[[ Source information open ]]

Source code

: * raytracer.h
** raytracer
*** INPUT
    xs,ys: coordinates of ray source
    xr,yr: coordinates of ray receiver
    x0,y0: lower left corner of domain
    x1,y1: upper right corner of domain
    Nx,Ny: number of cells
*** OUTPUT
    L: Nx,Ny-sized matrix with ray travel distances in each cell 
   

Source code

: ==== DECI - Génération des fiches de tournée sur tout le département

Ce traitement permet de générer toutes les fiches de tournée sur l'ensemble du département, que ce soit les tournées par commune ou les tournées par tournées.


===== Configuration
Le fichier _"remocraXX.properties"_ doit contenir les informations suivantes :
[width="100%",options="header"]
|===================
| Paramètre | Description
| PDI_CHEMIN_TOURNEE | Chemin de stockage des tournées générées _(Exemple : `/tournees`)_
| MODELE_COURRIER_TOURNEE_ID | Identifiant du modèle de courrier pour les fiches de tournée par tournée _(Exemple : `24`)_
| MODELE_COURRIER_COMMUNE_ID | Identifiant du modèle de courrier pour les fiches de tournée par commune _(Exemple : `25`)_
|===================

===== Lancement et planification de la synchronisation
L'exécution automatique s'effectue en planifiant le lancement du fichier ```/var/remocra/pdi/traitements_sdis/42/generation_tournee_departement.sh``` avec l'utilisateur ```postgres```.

[[ Source information closed ]]
[[ Source information open ]]

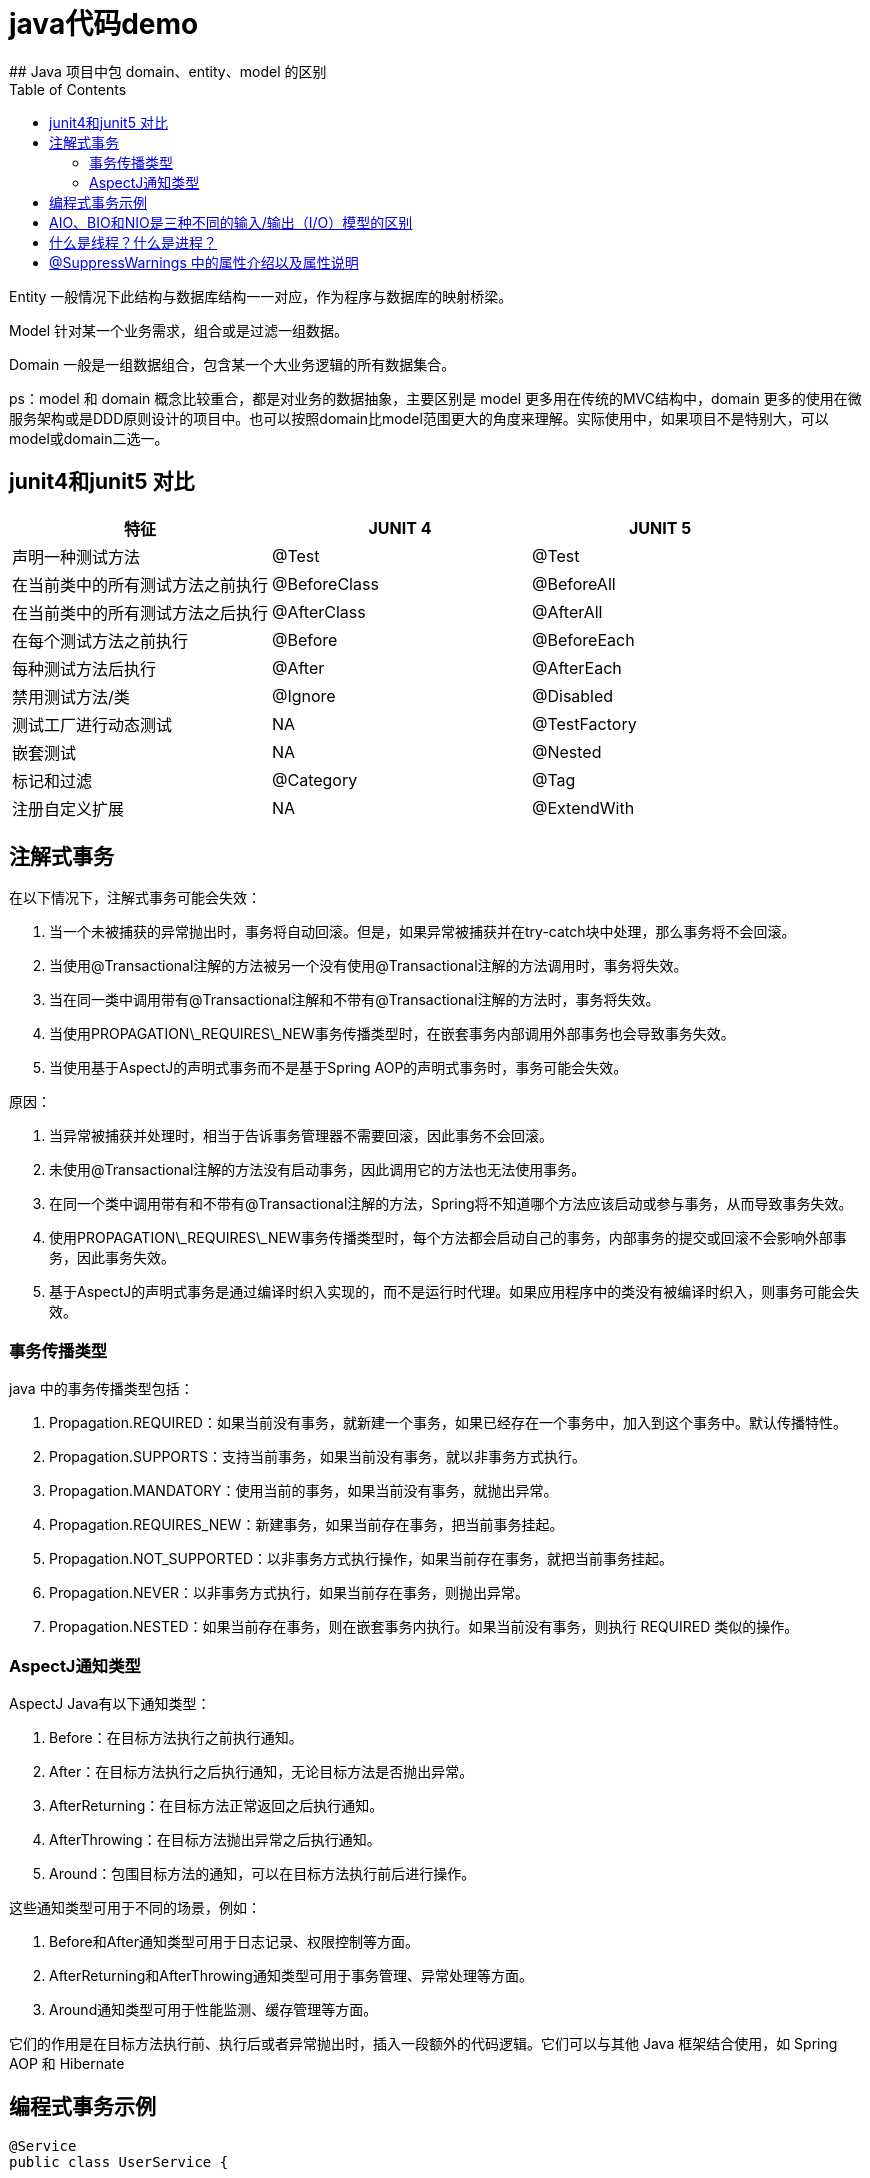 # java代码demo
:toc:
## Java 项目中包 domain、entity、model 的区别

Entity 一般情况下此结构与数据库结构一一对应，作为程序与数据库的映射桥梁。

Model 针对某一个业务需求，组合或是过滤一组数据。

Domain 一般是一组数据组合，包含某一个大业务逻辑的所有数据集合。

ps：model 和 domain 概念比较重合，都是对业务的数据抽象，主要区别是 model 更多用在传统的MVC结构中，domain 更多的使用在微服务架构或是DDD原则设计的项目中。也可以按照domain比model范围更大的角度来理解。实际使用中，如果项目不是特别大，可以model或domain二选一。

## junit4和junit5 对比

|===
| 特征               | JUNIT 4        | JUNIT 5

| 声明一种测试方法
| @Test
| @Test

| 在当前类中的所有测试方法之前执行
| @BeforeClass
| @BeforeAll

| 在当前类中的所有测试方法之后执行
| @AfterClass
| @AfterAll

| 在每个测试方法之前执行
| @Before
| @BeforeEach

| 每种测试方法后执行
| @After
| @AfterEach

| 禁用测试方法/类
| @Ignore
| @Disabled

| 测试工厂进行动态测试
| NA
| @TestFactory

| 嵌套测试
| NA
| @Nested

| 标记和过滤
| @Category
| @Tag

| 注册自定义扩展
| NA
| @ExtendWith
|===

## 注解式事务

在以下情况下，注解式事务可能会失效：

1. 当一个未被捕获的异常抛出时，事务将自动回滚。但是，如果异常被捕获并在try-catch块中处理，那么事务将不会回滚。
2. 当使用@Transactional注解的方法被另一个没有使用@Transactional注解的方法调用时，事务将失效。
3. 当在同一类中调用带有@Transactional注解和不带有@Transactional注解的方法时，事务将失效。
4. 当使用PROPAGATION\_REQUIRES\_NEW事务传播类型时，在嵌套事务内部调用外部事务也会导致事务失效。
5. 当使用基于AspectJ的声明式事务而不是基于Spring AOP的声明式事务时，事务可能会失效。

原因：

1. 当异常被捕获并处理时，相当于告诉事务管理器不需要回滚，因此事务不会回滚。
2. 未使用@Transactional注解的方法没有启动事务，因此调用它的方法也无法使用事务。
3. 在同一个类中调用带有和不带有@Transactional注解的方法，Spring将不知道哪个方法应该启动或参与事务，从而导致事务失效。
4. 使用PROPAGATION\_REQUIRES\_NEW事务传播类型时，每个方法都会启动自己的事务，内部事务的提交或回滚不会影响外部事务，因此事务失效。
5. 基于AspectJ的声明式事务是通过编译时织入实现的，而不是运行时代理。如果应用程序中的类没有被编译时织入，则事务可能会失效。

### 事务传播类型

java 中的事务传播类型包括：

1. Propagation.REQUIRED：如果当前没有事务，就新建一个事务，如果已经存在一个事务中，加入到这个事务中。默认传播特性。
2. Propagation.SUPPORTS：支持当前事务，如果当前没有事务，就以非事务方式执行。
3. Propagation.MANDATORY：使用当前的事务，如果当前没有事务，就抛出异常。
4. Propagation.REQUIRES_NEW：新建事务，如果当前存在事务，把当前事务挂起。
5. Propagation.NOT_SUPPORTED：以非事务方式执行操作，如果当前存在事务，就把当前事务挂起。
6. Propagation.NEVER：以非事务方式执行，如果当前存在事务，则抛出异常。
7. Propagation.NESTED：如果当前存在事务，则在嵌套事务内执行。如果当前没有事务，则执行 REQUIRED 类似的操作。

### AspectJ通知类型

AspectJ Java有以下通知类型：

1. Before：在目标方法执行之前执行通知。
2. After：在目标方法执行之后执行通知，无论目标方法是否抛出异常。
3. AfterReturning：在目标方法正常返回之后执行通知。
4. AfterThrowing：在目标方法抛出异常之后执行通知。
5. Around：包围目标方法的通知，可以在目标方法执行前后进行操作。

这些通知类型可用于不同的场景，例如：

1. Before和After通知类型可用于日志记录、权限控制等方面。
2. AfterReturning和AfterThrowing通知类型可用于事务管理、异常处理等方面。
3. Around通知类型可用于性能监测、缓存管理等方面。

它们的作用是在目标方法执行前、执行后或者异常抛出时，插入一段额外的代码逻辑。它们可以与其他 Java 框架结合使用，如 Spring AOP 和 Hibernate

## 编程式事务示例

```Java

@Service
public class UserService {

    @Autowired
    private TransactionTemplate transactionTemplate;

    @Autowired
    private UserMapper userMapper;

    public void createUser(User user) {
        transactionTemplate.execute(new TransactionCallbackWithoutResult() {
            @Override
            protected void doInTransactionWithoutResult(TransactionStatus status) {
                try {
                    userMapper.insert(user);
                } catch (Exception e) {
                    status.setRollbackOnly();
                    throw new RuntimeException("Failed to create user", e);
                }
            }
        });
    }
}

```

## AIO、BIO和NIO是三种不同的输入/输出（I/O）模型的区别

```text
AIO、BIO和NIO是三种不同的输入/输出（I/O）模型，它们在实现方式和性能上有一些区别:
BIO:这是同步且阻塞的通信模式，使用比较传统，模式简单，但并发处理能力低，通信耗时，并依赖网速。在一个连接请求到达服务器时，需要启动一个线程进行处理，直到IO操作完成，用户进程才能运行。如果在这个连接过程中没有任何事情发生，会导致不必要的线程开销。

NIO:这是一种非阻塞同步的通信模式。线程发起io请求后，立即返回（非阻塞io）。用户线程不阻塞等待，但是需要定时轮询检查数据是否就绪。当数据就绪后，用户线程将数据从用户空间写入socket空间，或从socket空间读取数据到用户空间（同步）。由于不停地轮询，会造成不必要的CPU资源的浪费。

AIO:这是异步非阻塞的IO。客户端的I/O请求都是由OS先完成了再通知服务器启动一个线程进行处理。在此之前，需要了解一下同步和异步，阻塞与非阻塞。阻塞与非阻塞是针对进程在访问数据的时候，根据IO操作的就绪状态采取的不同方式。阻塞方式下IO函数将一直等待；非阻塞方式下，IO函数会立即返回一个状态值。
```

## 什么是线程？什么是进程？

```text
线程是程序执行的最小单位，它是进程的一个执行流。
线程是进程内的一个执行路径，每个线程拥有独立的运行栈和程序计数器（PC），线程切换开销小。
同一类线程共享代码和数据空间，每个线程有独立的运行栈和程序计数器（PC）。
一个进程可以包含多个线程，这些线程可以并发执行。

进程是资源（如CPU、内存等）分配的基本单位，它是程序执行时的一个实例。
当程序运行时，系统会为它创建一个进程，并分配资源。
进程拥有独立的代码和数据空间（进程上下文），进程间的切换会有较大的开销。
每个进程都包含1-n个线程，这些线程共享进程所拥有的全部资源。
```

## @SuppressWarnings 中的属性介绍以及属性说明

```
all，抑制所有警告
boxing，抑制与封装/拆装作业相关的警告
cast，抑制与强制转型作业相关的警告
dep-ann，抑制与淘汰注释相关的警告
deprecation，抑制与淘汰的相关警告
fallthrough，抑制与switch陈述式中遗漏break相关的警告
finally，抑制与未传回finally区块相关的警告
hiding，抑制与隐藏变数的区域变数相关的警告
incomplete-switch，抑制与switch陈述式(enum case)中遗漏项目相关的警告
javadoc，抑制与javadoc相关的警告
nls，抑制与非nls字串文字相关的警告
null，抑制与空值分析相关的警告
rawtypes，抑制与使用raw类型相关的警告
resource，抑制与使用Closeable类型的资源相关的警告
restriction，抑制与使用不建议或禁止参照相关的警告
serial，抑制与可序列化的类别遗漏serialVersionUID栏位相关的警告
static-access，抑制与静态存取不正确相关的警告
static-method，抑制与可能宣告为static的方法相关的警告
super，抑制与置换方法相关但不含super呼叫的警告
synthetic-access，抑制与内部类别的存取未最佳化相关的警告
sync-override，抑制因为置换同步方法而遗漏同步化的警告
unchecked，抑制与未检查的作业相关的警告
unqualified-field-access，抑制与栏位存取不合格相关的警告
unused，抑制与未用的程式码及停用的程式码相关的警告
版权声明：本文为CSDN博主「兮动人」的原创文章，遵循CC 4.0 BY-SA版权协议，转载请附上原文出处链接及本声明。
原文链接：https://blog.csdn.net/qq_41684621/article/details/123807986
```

[[ Source information closed ]]

▸ **Activity**:
Could you copy each line in the listing above that includes the word "static"?

▸ **Your response**:
static-access，抑制与静态存取不正确相关的警告
static-method，抑制与可能宣告为static的方法相关的警告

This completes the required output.